**Source material**
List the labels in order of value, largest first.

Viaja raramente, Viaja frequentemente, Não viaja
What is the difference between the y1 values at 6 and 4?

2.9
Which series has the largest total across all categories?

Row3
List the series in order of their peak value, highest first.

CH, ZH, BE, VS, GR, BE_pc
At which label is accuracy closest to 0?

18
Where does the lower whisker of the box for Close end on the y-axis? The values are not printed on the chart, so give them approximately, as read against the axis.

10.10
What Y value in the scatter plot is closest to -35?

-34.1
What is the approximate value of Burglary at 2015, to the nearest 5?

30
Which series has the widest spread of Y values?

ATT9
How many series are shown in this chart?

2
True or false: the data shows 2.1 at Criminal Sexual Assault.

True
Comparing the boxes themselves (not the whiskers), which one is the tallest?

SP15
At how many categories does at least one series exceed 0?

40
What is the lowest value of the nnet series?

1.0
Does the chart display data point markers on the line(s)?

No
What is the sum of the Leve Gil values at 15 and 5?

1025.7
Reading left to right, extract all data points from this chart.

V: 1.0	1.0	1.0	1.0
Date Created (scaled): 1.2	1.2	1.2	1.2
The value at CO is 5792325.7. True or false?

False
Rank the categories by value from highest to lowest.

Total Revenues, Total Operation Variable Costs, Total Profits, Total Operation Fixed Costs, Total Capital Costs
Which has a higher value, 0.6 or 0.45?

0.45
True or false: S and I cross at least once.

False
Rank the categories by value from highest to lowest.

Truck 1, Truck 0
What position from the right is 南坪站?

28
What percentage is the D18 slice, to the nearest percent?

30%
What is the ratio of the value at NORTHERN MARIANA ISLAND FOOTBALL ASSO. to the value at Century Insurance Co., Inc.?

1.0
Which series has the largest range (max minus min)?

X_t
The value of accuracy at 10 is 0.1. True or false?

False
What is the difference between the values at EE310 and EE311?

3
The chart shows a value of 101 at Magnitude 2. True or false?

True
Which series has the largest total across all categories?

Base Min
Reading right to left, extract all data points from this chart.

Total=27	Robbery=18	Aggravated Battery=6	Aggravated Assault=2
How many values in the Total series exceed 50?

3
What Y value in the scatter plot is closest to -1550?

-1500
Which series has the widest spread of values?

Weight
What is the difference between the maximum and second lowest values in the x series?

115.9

**Required action**
Return all of the data above line for line, verbatim and in the same order.

**Response to the exercise**
List the labels in order of value, largest first.

Viaja raramente, Viaja frequentemente, Não viaja
What is the difference between the y1 values at 6 and 4?

2.9
Which series has the largest total across all categories?

Row3
List the series in order of their peak value, highest first.

CH, ZH, BE, VS, GR, BE_pc
At which label is accuracy closest to 0?

18
Where does the lower whisker of the box for Close end on the y-axis? The values are not printed on the chart, so give them approximately, as read against the axis.

10.10
What Y value in the scatter plot is closest to -35?

-34.1
What is the approximate value of Burglary at 2015, to the nearest 5?

30
Which series has the widest spread of Y values?

ATT9
How many series are shown in this chart?

2
True or false: the data shows 2.1 at Criminal Sexual Assault.

True
Comparing the boxes themselves (not the whiskers), which one is the tallest?

SP15
At how many categories does at least one series exceed 0?

40
What is the lowest value of the nnet series?

1.0
Does the chart display data point markers on the line(s)?

No
What is the sum of the Leve Gil values at 15 and 5?

1025.7
Reading left to right, extract all data points from this chart.

V: 1.0	1.0	1.0	1.0
Date Created (scaled): 1.2	1.2	1.2	1.2
The value at CO is 5792325.7. True or false?

False
Rank the categories by value from highest to lowest.

Total Revenues, Total Operation Variable Costs, Total Profits, Total Operation Fixed Costs, Total Capital Costs
Which has a higher value, 0.6 or 0.45?

0.45
True or false: S and I cross at least once.

False
Rank the categories by value from highest to lowest.

Truck 1, Truck 0
What position from the right is 南坪站?

28
What percentage is the D18 slice, to the nearest percent?

30%
What is the ratio of the value at NORTHERN MARIANA ISLAND FOOTBALL ASSO. to the value at Century Insurance Co., Inc.?

1.0
Which series has the largest range (max minus min)?

X_t
The value of accuracy at 10 is 0.1. True or false?

False
What is the difference between the values at EE310 and EE311?

3
The chart shows a value of 101 at Magnitude 2. True or false?

True
Which series has the largest total across all categories?

Base Min
Reading right to left, extract all data points from this chart.

Total=27	Robbery=18	Aggravated Battery=6	Aggravated Assault=2
How many values in the Total series exceed 50?

3
What Y value in the scatter plot is closest to -1550?

-1500
Which series has the widest spread of values?

Weight
What is the difference between the maximum and second lowest values in the x series?

115.9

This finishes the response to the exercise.